*BRIEF*. List every line in the records below that contains the word "does", copying each such line in full.
── DATA ──
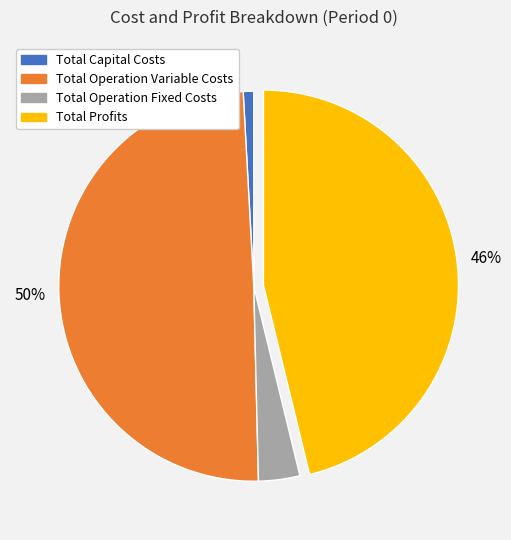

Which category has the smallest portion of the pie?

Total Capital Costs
───
── DATA ──
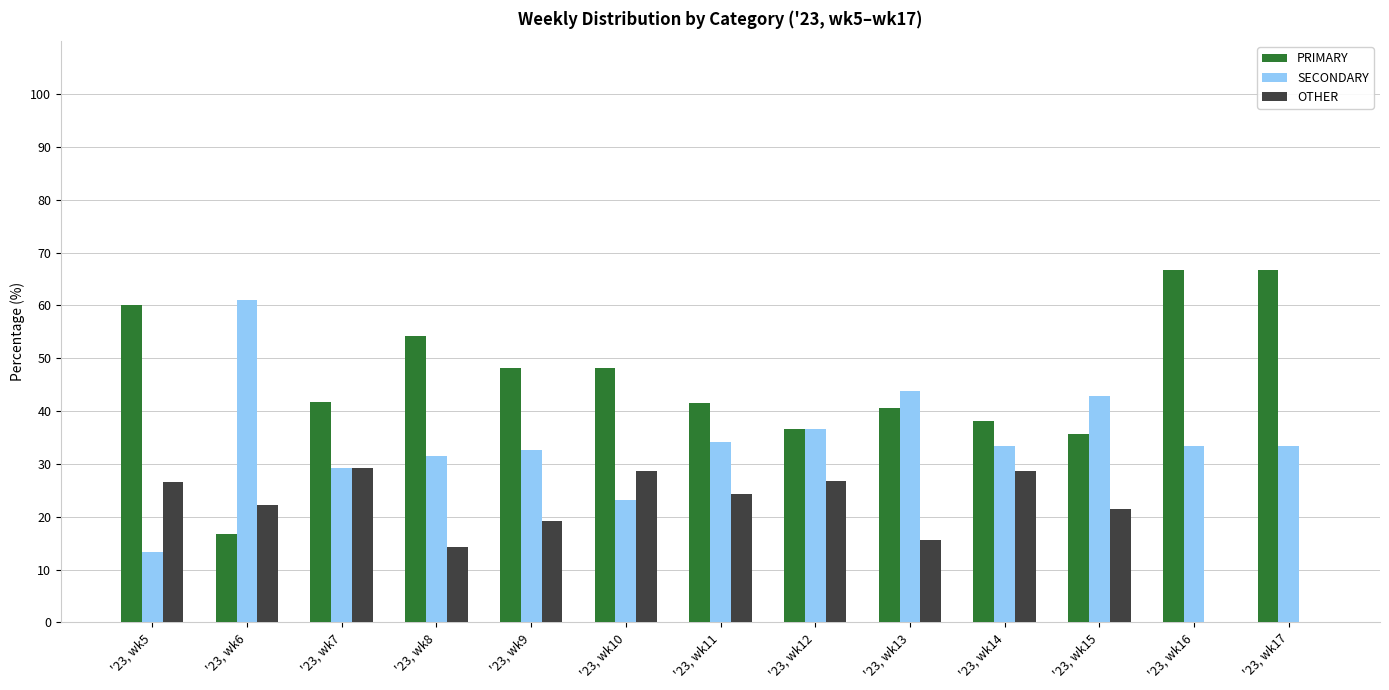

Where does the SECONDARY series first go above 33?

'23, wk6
───
── DATA ──
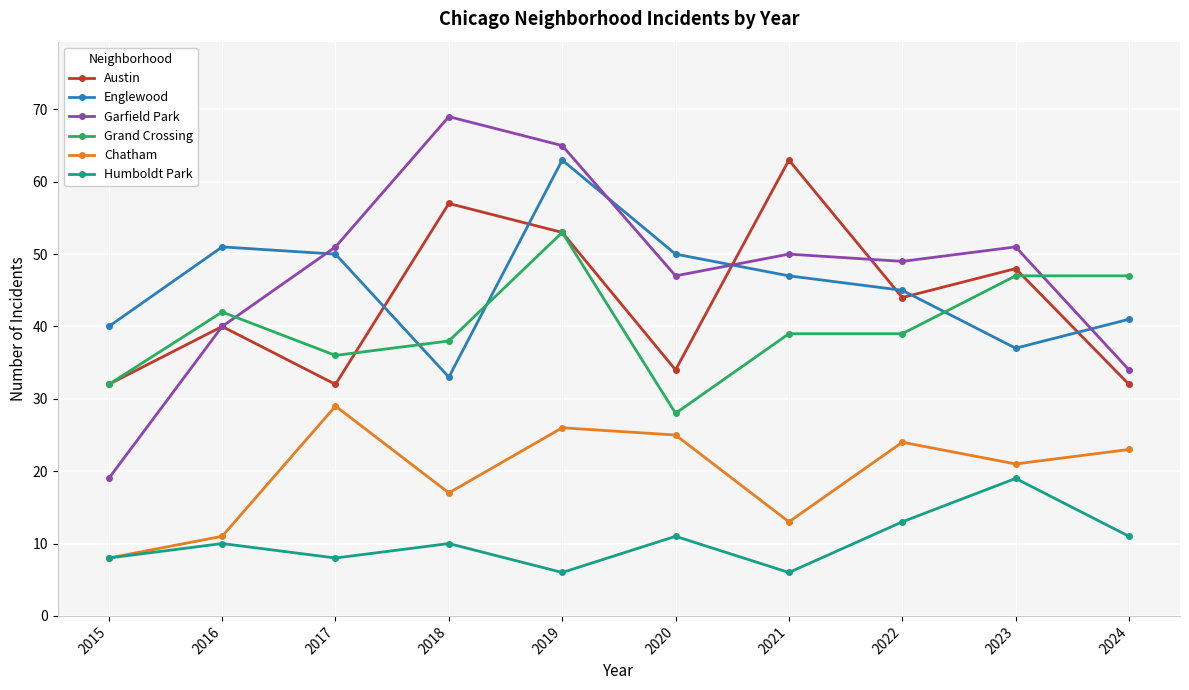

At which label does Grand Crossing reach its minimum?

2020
───
*RESPONSE FOR THIS EXERCISE*.
Where does the SECONDARY series first go above 33?
At which label does Grand Crossing reach its minimum?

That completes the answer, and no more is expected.